Canonical curves and Kropina metrics in Lagrangian contact geometry

TL;DR

This paper explores the relationship between Lagrangian contact structures, conformal structures, and Kropina metrics, revealing how chains and null-chains relate to geodesics and how these structures can be uniquely determined.

Contribution

It introduces a Fefferman-type construction linking Lagrangian contact and conformal structures, and demonstrates how chains are realized as geodesics of Kropina metrics, with implications for structure rigidity.

Findings

Chains are projections of null-geodesics in Fefferman space.

Chains can be realized as geodesics of Kropina metrics.

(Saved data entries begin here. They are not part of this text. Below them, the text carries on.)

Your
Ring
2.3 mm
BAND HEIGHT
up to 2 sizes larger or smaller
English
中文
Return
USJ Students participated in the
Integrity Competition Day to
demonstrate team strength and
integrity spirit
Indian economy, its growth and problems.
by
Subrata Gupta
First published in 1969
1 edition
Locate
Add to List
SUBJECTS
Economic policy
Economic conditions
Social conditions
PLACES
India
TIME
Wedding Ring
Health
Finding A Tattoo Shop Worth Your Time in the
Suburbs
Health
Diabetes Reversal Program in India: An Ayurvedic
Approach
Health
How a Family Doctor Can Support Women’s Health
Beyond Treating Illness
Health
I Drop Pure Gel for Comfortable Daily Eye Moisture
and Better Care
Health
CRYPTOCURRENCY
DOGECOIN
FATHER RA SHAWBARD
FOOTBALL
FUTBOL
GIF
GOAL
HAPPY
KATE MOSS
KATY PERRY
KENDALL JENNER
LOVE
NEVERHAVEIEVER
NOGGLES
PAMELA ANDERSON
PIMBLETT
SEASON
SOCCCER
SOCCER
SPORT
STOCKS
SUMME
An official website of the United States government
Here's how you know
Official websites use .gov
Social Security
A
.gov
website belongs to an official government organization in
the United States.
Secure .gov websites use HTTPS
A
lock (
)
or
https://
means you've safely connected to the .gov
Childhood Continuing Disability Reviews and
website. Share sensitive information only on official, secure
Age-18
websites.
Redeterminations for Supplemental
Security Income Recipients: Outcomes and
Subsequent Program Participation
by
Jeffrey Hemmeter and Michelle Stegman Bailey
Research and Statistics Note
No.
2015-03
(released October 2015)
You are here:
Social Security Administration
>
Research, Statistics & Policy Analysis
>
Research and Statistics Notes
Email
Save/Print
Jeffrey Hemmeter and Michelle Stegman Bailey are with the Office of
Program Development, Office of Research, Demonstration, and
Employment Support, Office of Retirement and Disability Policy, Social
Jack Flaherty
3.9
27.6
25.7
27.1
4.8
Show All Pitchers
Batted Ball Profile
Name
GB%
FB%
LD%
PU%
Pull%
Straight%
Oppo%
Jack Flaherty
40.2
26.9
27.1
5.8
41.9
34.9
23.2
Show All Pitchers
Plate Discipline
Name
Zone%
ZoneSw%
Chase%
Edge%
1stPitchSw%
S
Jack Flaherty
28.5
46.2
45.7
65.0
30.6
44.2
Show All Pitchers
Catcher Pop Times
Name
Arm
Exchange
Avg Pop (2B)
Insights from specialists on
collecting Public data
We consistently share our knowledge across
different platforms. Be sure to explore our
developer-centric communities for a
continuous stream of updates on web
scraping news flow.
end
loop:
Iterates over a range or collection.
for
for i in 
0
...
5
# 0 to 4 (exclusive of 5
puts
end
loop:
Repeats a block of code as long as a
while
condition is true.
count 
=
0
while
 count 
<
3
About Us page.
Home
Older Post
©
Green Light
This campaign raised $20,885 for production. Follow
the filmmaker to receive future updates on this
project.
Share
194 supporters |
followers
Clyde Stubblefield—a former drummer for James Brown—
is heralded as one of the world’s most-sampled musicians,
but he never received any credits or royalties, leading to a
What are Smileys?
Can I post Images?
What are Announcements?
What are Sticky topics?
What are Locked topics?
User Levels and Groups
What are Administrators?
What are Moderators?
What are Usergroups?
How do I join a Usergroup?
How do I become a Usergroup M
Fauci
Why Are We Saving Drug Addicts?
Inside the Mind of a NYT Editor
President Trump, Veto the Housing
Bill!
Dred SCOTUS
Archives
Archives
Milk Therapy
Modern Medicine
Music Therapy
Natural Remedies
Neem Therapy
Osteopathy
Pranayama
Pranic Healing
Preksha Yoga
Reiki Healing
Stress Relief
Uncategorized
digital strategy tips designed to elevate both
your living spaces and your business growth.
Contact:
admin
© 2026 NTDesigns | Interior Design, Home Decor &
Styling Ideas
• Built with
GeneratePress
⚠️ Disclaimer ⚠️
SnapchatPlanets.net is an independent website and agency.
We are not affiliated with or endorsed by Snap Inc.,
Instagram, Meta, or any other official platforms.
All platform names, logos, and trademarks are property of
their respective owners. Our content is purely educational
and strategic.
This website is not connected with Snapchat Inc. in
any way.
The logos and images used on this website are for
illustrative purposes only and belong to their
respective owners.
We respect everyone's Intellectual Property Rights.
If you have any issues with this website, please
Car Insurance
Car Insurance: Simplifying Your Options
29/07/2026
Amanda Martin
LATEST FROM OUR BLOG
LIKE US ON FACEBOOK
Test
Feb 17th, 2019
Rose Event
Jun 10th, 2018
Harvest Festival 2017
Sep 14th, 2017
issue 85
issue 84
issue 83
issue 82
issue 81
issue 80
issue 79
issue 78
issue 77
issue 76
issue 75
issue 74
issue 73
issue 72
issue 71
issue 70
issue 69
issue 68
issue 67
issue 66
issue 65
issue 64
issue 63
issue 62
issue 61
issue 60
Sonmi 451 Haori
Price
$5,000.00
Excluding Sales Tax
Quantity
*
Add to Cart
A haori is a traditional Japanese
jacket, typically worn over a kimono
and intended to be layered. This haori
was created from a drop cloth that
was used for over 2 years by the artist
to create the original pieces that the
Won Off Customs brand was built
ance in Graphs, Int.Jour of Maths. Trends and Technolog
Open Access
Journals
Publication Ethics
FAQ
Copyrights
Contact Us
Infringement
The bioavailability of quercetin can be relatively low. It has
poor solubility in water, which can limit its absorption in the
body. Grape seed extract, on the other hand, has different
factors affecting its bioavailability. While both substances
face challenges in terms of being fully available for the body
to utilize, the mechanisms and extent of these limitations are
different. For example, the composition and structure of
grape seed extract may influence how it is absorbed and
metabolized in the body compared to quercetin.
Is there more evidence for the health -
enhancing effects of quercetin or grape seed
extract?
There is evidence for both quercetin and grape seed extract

Sufficiently many chains determine the Lagrangian contact structure.

Abstract

We present a Fefferman-type construction from Lagrangian contact to conformal structures and examine several related topics. In particular, we concentrate on describing the canonical curves and their correspondence. We show that chains and null-chains of an integrable Lagrangian contact structure are the projections of null-geodesics of the Fefferman space. Employing the Fermat principle, we realize chains as geodesics of Kropina (pseudo-Finsler) metrics. Using recent rigidity results, we show that ``sufficiently many'' chains determine the Lagrangian contact structure. Separately, we comment on Lagrangian contact structures induced by projective structures and the special case of dimension three.